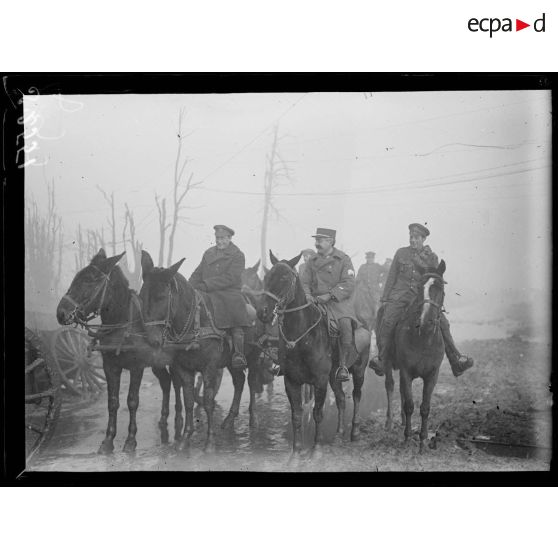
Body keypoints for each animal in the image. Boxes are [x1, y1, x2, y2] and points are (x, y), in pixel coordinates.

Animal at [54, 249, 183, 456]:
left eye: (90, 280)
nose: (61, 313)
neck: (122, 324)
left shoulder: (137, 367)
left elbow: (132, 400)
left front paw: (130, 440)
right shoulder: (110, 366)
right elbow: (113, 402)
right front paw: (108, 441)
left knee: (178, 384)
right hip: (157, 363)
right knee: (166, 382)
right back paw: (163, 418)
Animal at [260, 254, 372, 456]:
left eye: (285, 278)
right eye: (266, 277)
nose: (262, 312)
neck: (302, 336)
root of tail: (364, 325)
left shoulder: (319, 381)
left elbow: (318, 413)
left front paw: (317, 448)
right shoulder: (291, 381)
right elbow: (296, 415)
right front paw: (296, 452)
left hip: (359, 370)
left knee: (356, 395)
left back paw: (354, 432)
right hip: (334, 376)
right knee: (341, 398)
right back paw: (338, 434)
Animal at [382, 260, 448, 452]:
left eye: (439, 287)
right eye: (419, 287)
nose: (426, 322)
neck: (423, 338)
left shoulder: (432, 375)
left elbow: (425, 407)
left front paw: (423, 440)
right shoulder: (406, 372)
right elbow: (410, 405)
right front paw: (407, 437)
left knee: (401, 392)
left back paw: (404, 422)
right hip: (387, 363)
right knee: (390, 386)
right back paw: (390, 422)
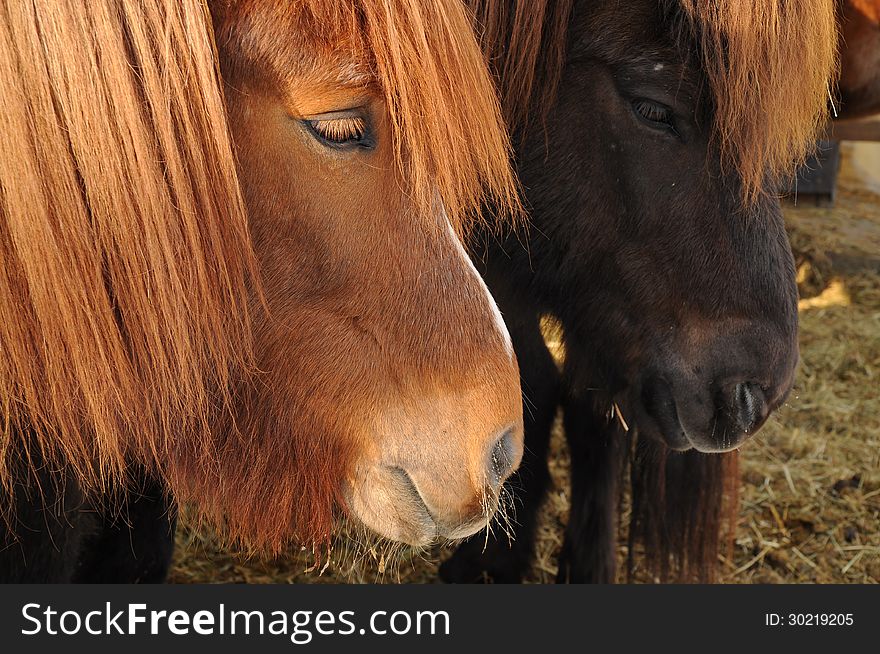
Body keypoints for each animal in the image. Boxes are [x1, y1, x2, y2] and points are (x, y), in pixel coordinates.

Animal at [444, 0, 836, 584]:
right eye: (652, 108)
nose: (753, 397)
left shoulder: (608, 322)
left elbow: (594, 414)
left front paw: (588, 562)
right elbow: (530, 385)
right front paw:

+ + + + + + +

▶ _WHAT IS EXPECTED_:
Once you have gone through the listing, state the number of lines holding the word "shoulder" and nothing else.

▶ _SOLUTION TO THIS EXERCISE_:
7